Também a Turistrela, empresa concessionária do turismo na serra, já alertou para a necessidade de requalificar as estradas no maciço central. Duarte Oliveira, director-geral, explica que já foi possível chegar aos hotéis na terça-feira, mas que as pistas de esqui na Torre estão sem clientes há vários dias. «As acessibilidades da Covilhã até Piornos estão plenas, pode-se andar com facilidade [terça-feira]. Mas dos Piornos até à estância, até à Torre, ainda não se pode transitar. Continuamos com alguns problemas para quem queira fazer esqui», referiu aquele responsável, defendendo que «só é possível garantir que as pessoas cheguem ao ponto mais alto da serra num dia em que não neva melhorando as estradas de acesso». De resto, Duarte Oliveira adianta que essa requalificação deve fazer-se com «alguma urgência», pois as infraestruturas turísticas já existem, o problema são as acessibilidades, «que nos estão a prejudicar um pouco», lamenta. A Turistrela, que investiu mais de cinco milhões de euros na estância de esqui na zona da Torre, esperava receber cerca de 10 mil turistas na véspera do Carnaval, o que não veio a acontecer devido à neve.

A Natureza acabou por escolher o último fim-de-semana para pregar mais uma partida aos visitantes do ponto mais alto do país. O resultado caótico abriu telejornais e relembrou as “armadilhas” do maciço central em dias de nevões. Ao final da tarde de domingo, os bombeiros de Manteigas, Gouveia, São Romão, Loriga e Seia tiveram que resgatar centenas de visitantes bloqueados durante perto de sete horas em autocarros e automóveis na estrada Torre-Sabugueiro/Seia, na zona da Lagoa Comprida/Sabugueiro e Penhas Douradas. Também no domingo, a GNR da Serra Estrela conseguiu salvar um grupo de escuteiros do corpo de escutas do agrupamento da Graça (Lisboa), que se perdeu no temporal de neve que assolou a região.

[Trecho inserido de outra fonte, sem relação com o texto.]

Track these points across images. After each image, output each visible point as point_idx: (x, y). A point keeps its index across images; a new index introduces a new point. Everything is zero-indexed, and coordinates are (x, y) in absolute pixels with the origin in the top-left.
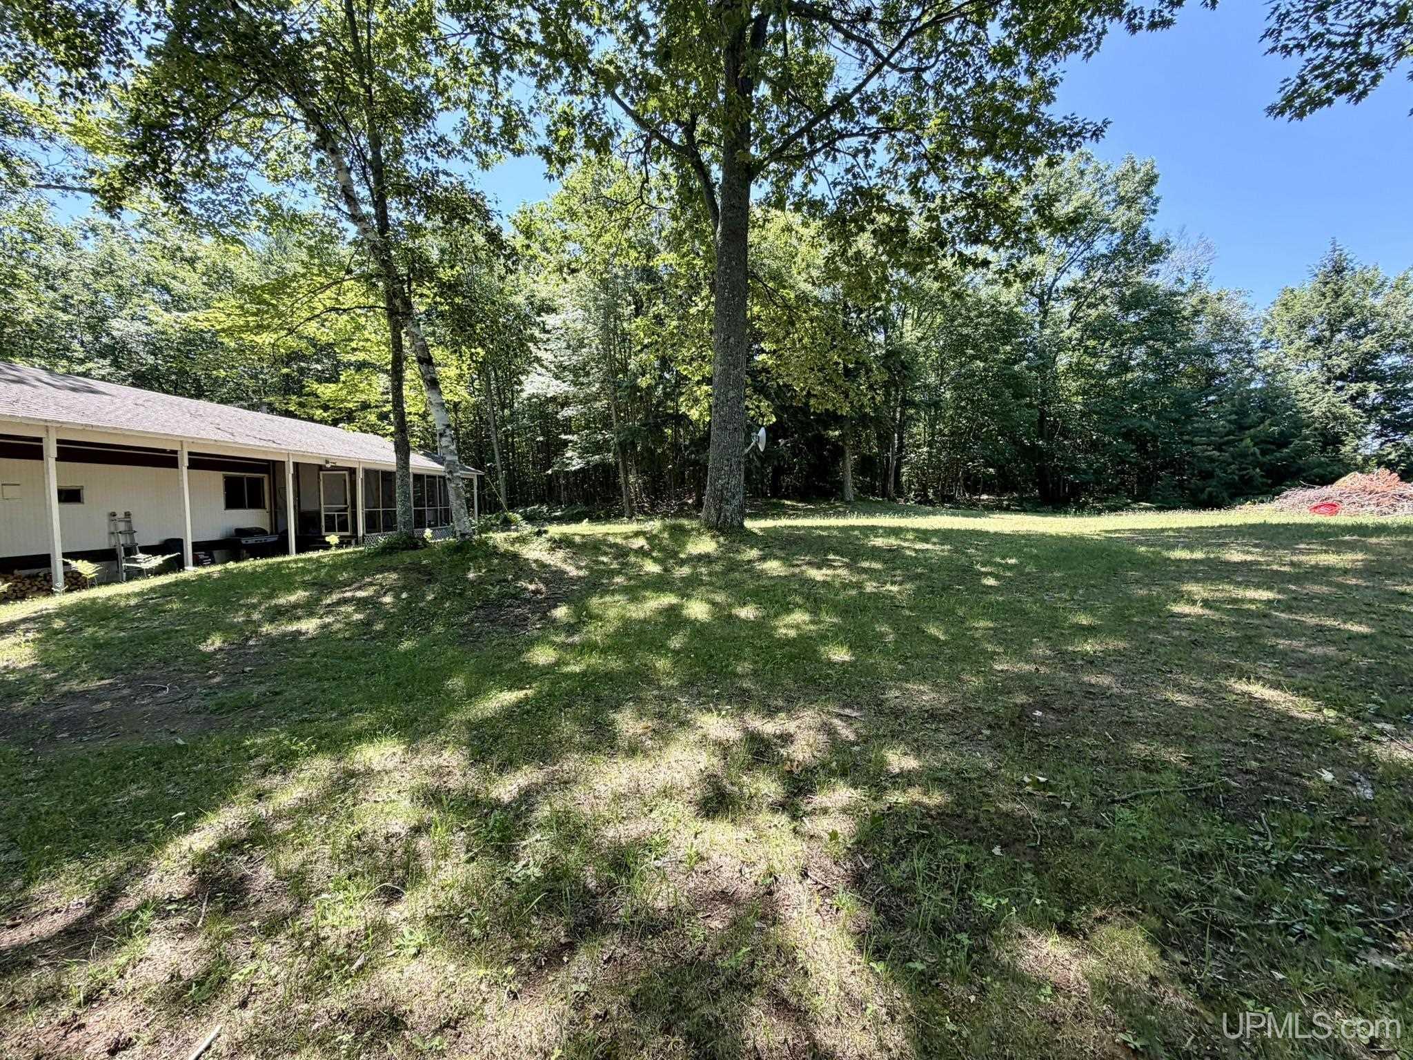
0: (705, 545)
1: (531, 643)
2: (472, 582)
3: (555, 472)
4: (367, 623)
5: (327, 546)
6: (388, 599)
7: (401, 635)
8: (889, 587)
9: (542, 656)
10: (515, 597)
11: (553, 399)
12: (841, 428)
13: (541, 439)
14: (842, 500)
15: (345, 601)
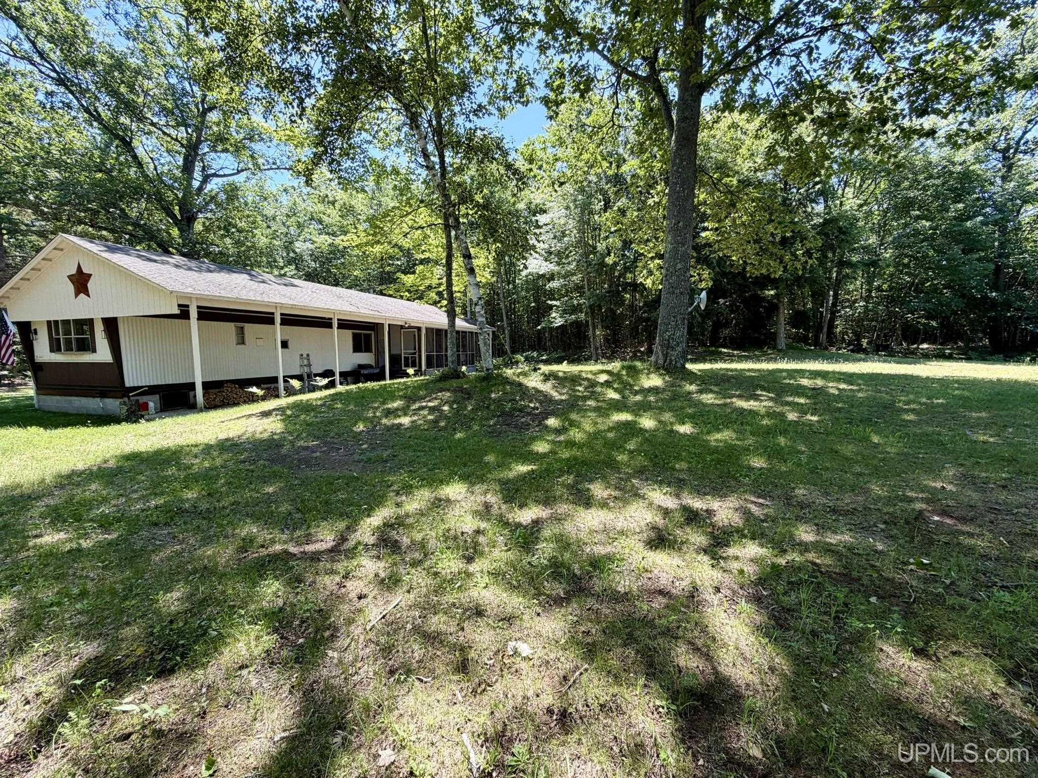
0: (654, 381)
1: (533, 439)
2: (494, 400)
3: (543, 328)
4: (436, 422)
5: (408, 375)
6: (446, 408)
7: (455, 429)
8: (809, 417)
9: (541, 447)
10: (521, 410)
11: (543, 276)
12: (777, 288)
13: (533, 304)
14: (774, 348)
15: (422, 408)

O capitão Fernandes Gonçalves, do Grupo Especial de Montanha da GNR da Covilhã, explicou que os escuteiros, com idades compreendidas entre os 10 e os 30 anos, se encontravam na zona do Cântaro Magro, em pleno maciço central, a pouca distância da Torre.

Condutores «imprudentes»

Fernandes Gonçalves, do Grupo Especial de Montanha da GNR da Covilhã, considera que este tipo de situação poderia ser evitado se os visitantes da Serra da Estrela, «sejam eles quais forem», fossem munidos de conhecimentos sobre a região, antevendo eventuais tempestades, frequentes na zona. Na sua opinião, terá sido a «imprudência» dos condutores que originou o engarrafamento de veículos nas estradas da Serra da Estrela. «As forças de segurança alertam os condutores para as más condições, mas estes parecem não ter consciência da situação», referiu aquele responsável, adiantando, por outro lado, que a sinalização é muitas vezes ignorada. «Existem sempre avisos», tanto para o uso de correntes, como para cortes de estrada, mas muitos automobilistas «alegam diversas razões para subirem a montanha», como o facto de «terem percorrido centenas de quilómetros para verem a neve», afirmou. «É claro que se as pessoas avançam, as coisas podem agravar-se», como aconteceu na encosta de Seia, onde dezenas de veículos tiveram de ser socorridos pelas autoridades, por não estarem equipados com correntes. Como consequência, deslizavam pela estrada e atravessavam-se na via, provocando o congestionamento do trânsito e grandes demoras.